In the three weeks since assuming command, Burnside had moved the Army of the Potomac off the road blocked by Stonewall Jackson—the same route John Pope had preferred as a pathway to Richmond—and onto the route Irwin McDowell had planned to take back in May. This led the army once again to Fredericksburg, where Burnside camped his men across the Rappahannock from the picturesque town and sent a surrender demand to the mayor. With Lee’s army coming to his rescue, the mayor felt emboldened to refuse.

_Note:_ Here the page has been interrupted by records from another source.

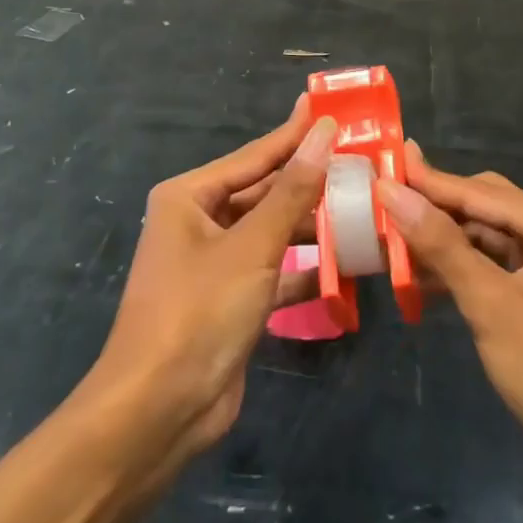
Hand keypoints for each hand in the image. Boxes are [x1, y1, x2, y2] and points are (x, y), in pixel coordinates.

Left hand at [91, 100, 336, 456]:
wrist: (158, 412)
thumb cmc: (199, 312)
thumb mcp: (252, 246)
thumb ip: (293, 190)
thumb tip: (324, 132)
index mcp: (190, 196)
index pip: (255, 155)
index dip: (296, 134)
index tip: (334, 111)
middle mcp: (199, 222)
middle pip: (265, 192)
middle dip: (311, 182)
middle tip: (362, 162)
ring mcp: (215, 263)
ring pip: (273, 232)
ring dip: (314, 226)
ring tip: (364, 207)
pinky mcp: (231, 299)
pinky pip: (275, 271)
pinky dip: (306, 269)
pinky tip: (347, 264)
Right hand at [377, 142, 522, 474]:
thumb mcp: (492, 305)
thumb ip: (441, 245)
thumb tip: (392, 191)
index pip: (473, 190)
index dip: (422, 181)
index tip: (376, 166)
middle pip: (480, 206)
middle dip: (431, 210)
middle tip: (376, 206)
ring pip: (485, 237)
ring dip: (441, 243)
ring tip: (387, 243)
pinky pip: (495, 266)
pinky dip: (461, 270)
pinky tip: (421, 280)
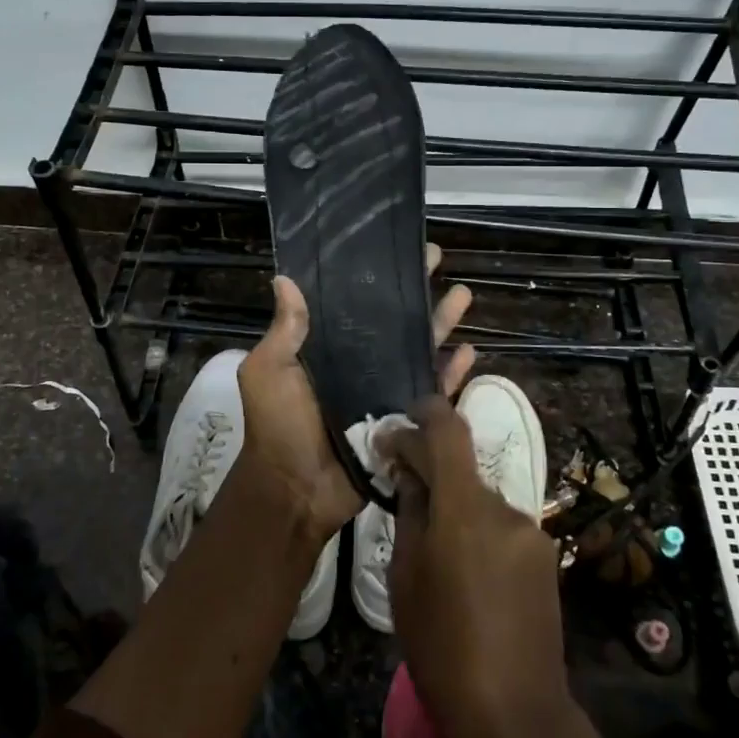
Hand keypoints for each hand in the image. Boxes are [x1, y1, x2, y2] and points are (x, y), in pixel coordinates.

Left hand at [235, 246, 476, 543]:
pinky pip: (431, 391)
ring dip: (441, 323)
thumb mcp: (269, 371)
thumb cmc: (278, 425)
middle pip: (393, 320)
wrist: (296, 489)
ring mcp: (383, 390)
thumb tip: (284, 278)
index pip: (353, 303)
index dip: (373, 277)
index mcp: (325, 348)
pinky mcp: (403, 418)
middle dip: (415, 290)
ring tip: (463, 295)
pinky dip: (450, 372)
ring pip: (418, 349)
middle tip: (438, 258)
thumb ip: (284, 329)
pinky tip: (469, 351)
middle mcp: (357, 363)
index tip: (392, 248)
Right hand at [382, 395, 574, 737]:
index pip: (448, 429)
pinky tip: (466, 572)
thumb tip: (409, 473)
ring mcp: (531, 531)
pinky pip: (500, 526)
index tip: (393, 432)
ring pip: (480, 499)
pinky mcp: (545, 555)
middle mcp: (504, 507)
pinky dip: (477, 531)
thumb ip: (410, 513)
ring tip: (433, 548)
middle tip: (401, 493)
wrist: (515, 716)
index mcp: (464, 508)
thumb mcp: (406, 578)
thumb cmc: (442, 648)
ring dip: (455, 507)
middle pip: (462, 467)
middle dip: (430, 472)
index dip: (422, 414)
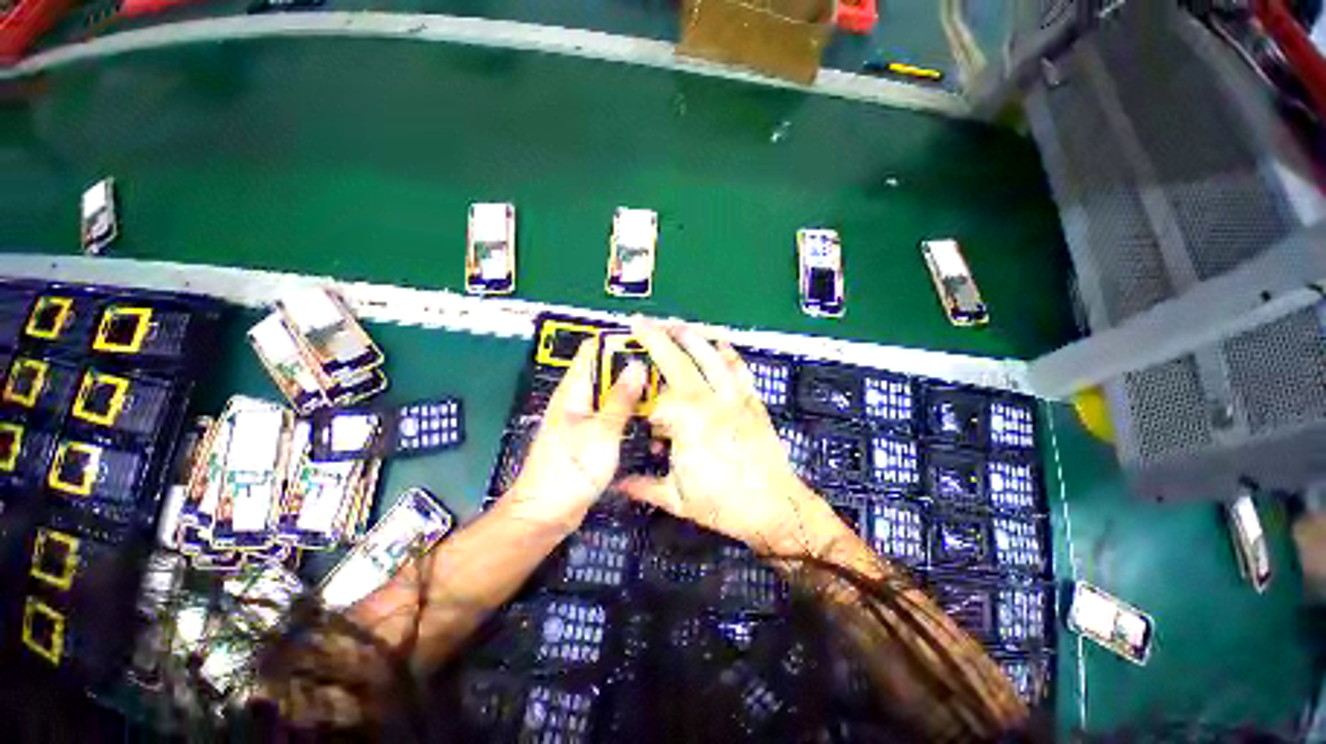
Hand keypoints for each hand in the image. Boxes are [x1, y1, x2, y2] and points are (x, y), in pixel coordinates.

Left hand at [500, 338, 645, 533]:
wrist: (546, 514)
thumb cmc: (570, 471)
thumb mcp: (600, 433)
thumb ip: (620, 399)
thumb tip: (637, 365)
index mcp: (572, 391)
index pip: (591, 351)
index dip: (616, 342)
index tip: (646, 340)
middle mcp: (577, 399)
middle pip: (605, 372)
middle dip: (630, 367)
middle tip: (663, 368)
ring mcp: (584, 418)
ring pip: (611, 394)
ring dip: (632, 390)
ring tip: (662, 388)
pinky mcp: (590, 435)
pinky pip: (612, 414)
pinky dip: (628, 410)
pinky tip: (648, 415)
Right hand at [620, 321, 842, 556]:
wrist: (775, 508)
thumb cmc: (723, 505)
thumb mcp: (677, 500)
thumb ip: (644, 486)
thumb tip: (618, 484)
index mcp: (686, 425)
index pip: (657, 403)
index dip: (647, 411)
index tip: (646, 424)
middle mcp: (709, 403)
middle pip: (678, 363)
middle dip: (656, 340)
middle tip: (640, 323)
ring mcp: (733, 399)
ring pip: (710, 358)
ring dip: (691, 338)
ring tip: (675, 323)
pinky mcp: (752, 402)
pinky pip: (739, 371)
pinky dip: (729, 354)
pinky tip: (721, 343)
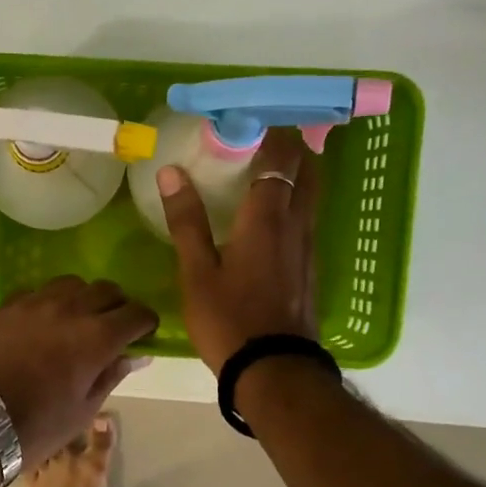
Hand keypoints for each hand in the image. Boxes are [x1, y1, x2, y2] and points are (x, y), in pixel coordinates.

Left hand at [0, 277, 157, 467]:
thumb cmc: (38, 426)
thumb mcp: (84, 409)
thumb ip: (111, 374)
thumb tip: (137, 356)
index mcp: (96, 338)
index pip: (136, 313)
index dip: (145, 323)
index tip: (143, 334)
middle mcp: (69, 310)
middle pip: (106, 290)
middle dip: (117, 306)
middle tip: (113, 327)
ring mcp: (33, 304)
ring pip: (71, 284)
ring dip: (83, 298)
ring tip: (77, 319)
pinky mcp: (5, 308)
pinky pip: (36, 292)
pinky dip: (48, 302)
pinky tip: (42, 322)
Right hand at [157, 127, 318, 372]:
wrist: (273, 370)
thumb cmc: (228, 319)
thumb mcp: (197, 272)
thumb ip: (186, 221)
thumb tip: (171, 172)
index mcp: (266, 219)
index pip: (280, 159)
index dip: (272, 133)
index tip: (256, 116)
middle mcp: (296, 226)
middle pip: (309, 171)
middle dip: (296, 146)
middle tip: (274, 131)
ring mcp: (308, 249)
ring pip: (313, 196)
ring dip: (301, 172)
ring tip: (278, 162)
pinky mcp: (311, 270)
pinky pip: (308, 221)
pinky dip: (298, 202)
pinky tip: (279, 215)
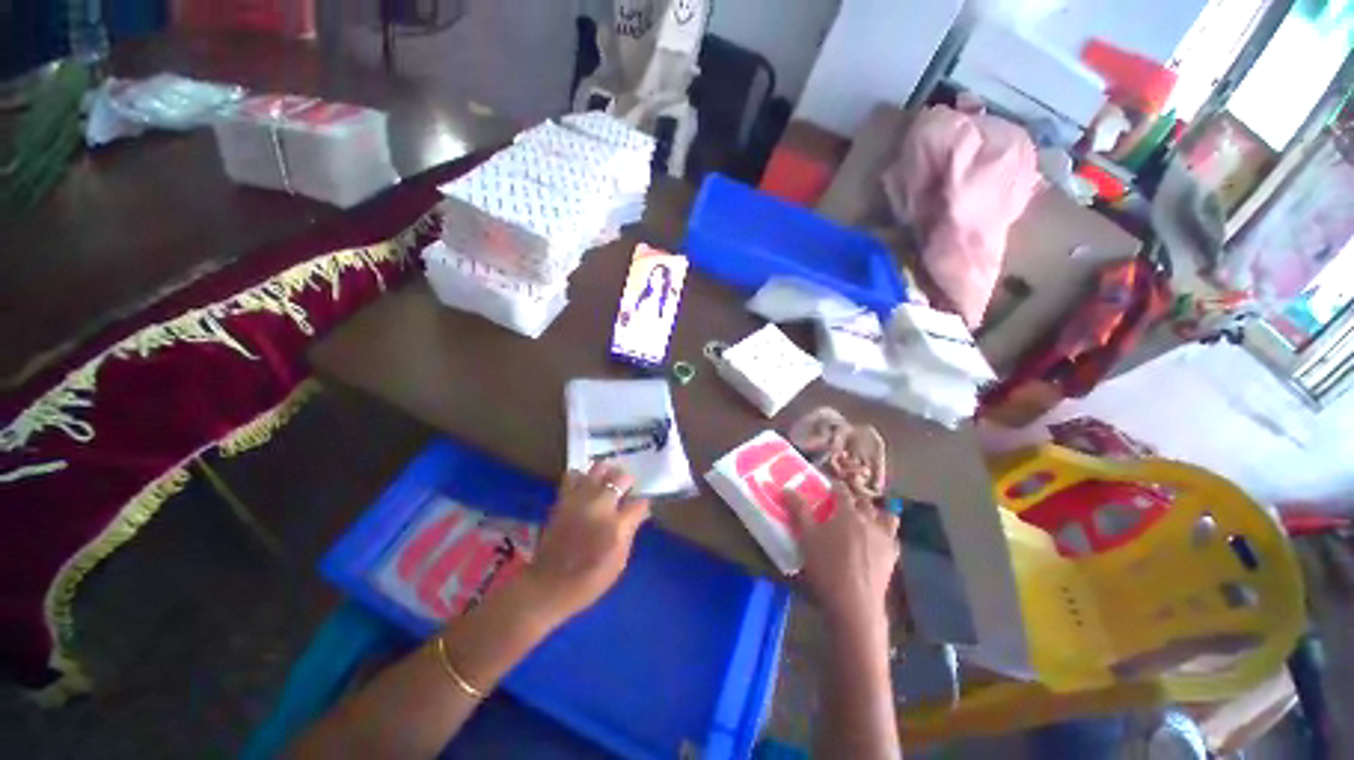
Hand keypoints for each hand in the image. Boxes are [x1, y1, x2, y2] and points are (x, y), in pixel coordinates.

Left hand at [520, 462, 649, 626]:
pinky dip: (583, 476)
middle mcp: (600, 506)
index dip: (643, 504)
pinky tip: (586, 485)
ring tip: (608, 480)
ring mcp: (580, 500)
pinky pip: (574, 476)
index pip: (639, 503)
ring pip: (598, 469)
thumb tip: (640, 512)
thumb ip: (630, 532)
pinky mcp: (563, 499)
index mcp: (617, 525)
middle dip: (627, 481)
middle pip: (620, 478)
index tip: (641, 508)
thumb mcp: (619, 562)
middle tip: (627, 489)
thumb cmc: (589, 580)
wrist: (548, 586)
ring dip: (607, 472)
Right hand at [786, 482, 899, 635]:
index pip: (842, 491)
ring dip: (875, 513)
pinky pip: (892, 537)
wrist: (854, 603)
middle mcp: (869, 520)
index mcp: (848, 513)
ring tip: (865, 519)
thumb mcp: (806, 537)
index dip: (835, 485)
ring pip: (885, 516)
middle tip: (842, 504)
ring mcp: (884, 538)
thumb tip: (787, 489)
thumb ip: (799, 510)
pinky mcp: (892, 556)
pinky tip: (877, 540)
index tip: (829, 485)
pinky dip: (885, 533)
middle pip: (864, 501)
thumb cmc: (826, 567)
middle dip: (854, 499)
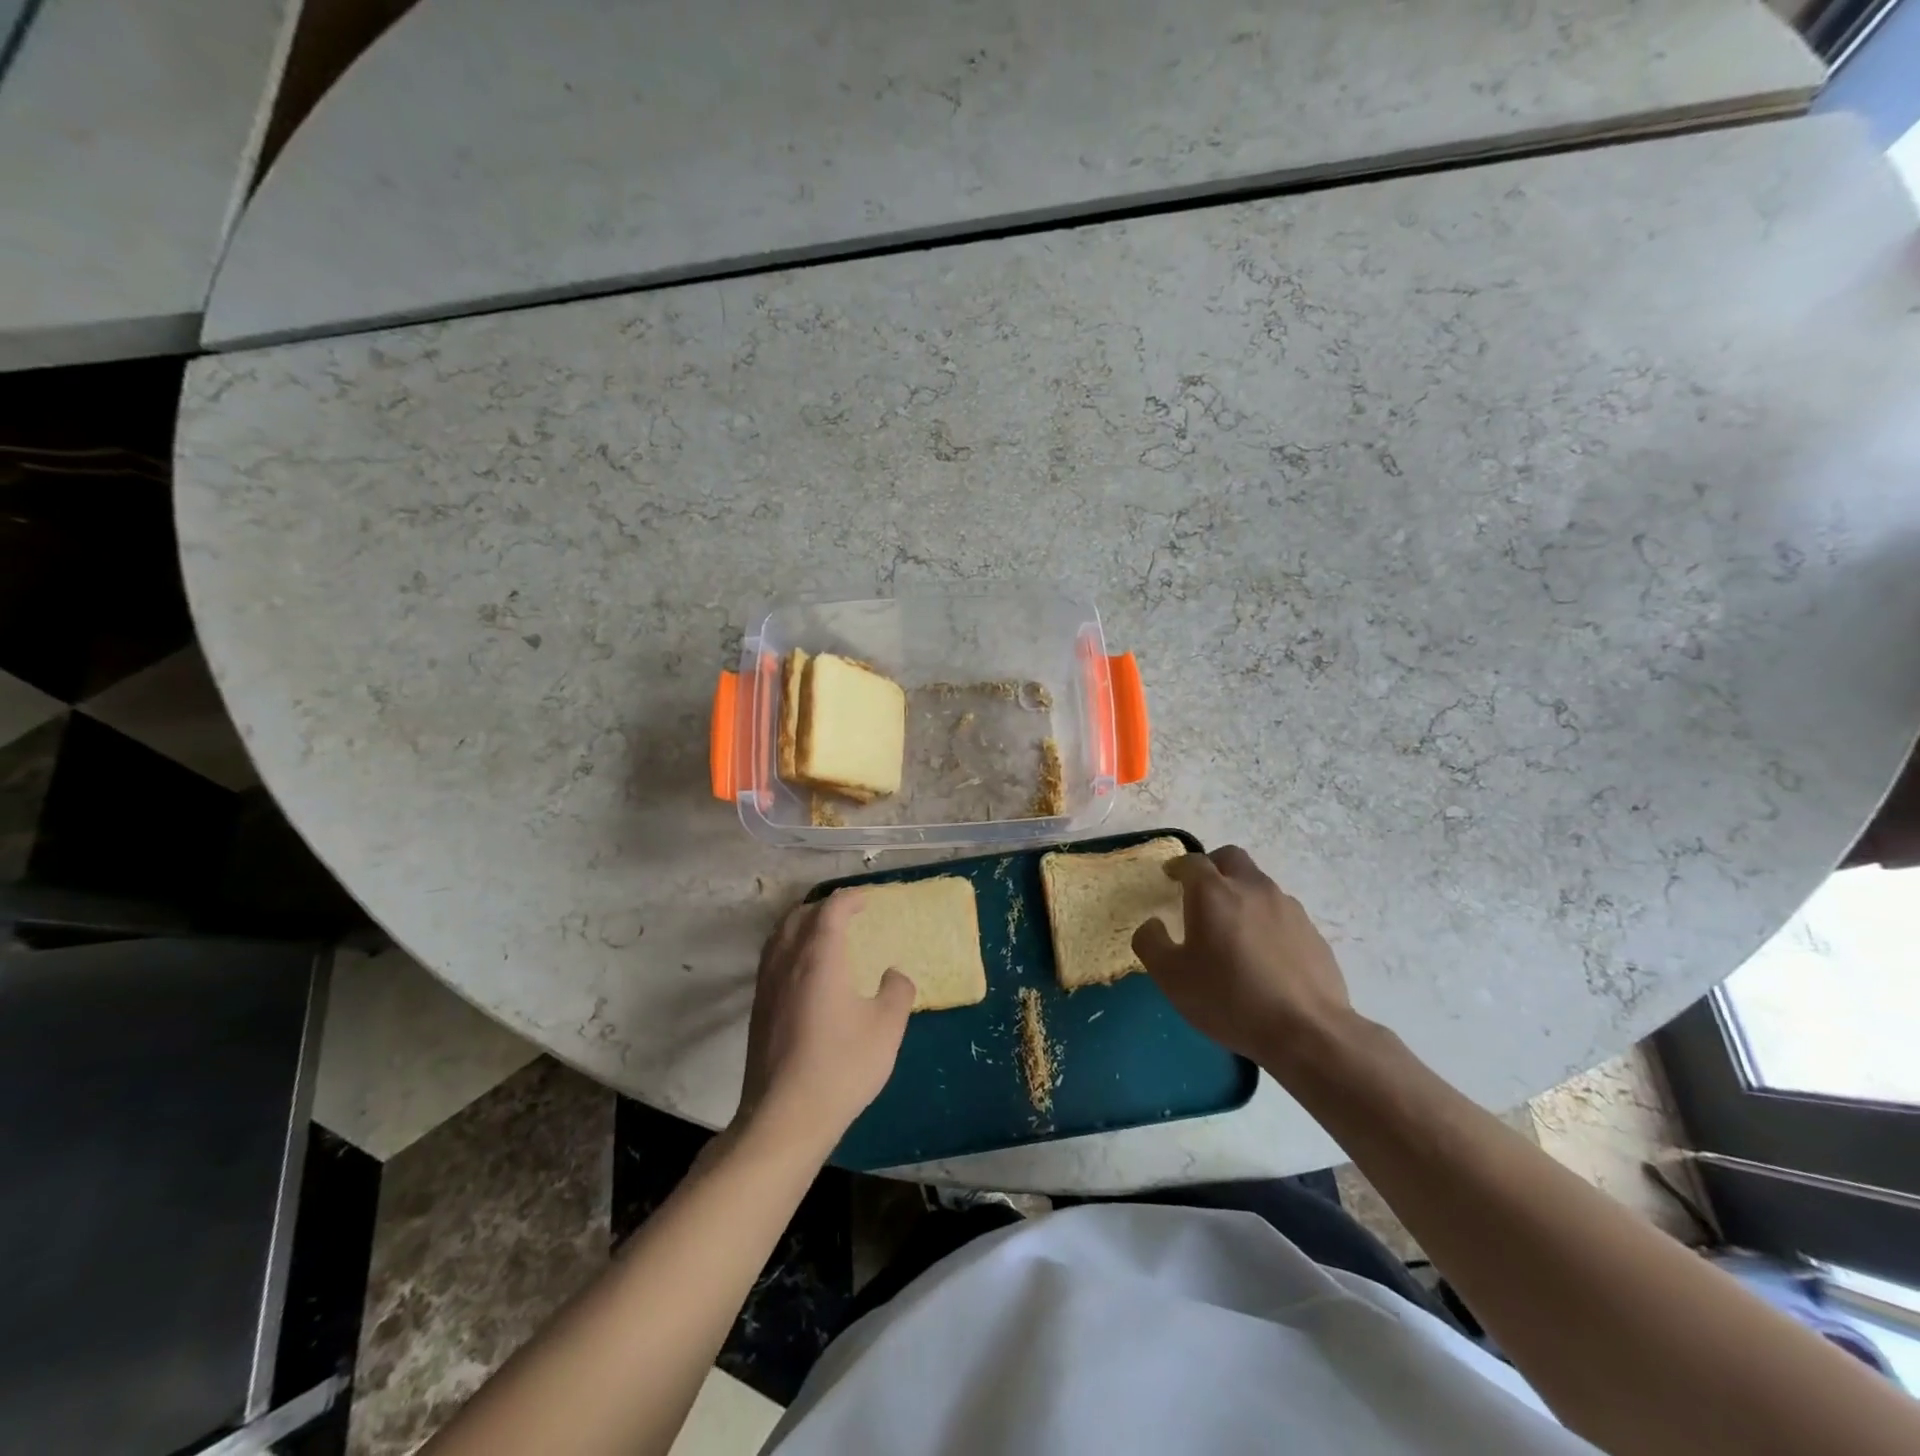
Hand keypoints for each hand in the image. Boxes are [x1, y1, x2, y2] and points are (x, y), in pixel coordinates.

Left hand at [734, 891, 914, 1157]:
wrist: (785, 1116)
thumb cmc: (842, 1065)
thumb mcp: (887, 1028)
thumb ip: (897, 992)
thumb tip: (894, 975)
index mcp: (819, 956)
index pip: (830, 910)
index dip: (849, 899)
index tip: (866, 900)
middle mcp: (787, 961)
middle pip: (798, 916)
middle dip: (822, 907)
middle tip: (846, 914)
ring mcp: (767, 985)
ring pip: (779, 936)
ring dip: (801, 925)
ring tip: (822, 935)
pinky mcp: (758, 1009)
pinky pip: (772, 959)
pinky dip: (789, 948)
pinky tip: (804, 972)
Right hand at [1132, 846, 1354, 1066]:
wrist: (1307, 1032)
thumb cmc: (1229, 999)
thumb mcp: (1171, 977)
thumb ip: (1151, 943)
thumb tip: (1152, 924)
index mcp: (1213, 893)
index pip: (1192, 862)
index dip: (1178, 866)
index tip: (1170, 877)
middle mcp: (1251, 888)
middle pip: (1230, 857)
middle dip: (1212, 866)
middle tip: (1201, 892)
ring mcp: (1287, 907)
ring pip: (1258, 884)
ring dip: (1241, 894)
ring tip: (1233, 929)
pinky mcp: (1311, 931)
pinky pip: (1281, 912)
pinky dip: (1266, 920)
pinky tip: (1263, 954)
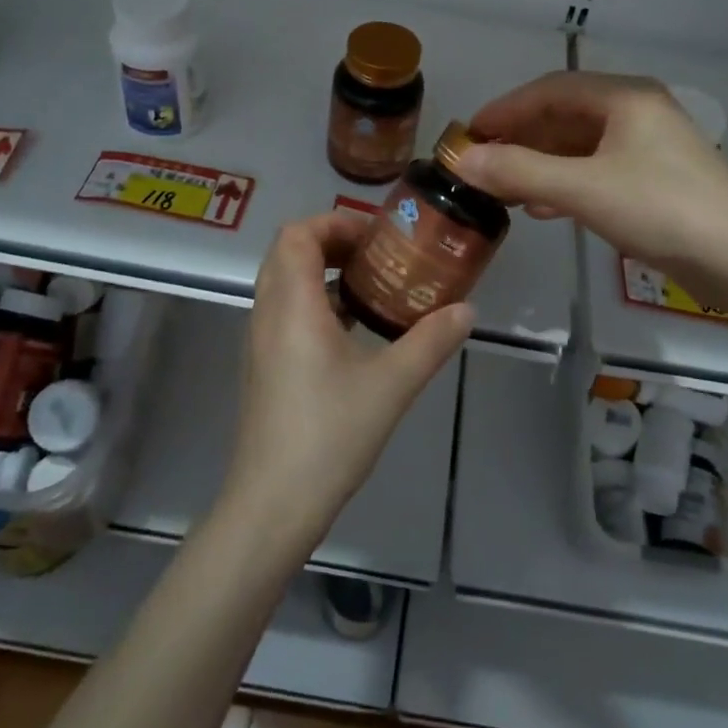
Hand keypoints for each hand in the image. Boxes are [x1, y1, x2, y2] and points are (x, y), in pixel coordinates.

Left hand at [220, 210, 472, 548]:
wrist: (273, 504)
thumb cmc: (330, 435)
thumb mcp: (392, 385)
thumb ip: (431, 341)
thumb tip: (467, 310)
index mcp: (292, 305)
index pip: (297, 234)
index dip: (334, 223)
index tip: (376, 238)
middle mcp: (267, 313)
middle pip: (287, 252)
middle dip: (331, 242)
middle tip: (377, 256)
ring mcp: (260, 341)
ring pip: (284, 282)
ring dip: (322, 273)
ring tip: (371, 287)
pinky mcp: (263, 366)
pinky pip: (284, 311)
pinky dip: (315, 302)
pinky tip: (353, 331)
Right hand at [452, 71, 727, 297]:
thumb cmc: (661, 209)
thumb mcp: (583, 188)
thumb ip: (520, 172)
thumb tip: (462, 161)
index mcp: (624, 97)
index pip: (550, 89)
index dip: (505, 109)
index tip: (469, 134)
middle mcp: (637, 112)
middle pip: (565, 115)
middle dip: (521, 138)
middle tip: (481, 163)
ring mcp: (650, 147)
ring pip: (581, 146)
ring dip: (540, 164)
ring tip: (504, 189)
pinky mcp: (657, 180)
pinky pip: (598, 170)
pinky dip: (566, 183)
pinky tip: (544, 208)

This standoff had prompted Lincoln to cruise down the Potomac to Aquia Creek so that he could discuss alternatives with Burnside. The options were fairly simple: the Federal army could go through Fredericksburg or go around it. As he had shown during his single-minded assault on the bridge at Antietam, Burnside was a straight-ahead sort of thinker. He told Lincoln that he intended to string pontoon boats into a bridge, march across, take the town, and keep going. As the discussion between the two men continued into the next day and then reconvened in Washington, Lincoln showed his own tendency to err in the opposite direction, toward too much complexity. He advocated a complicated maneuver that would require three columns to converge on the Confederate position from three directions. Burnside conceded that his own plan was “somewhat risky.” Lincoln acknowledged that his would require a delay for additional preparations.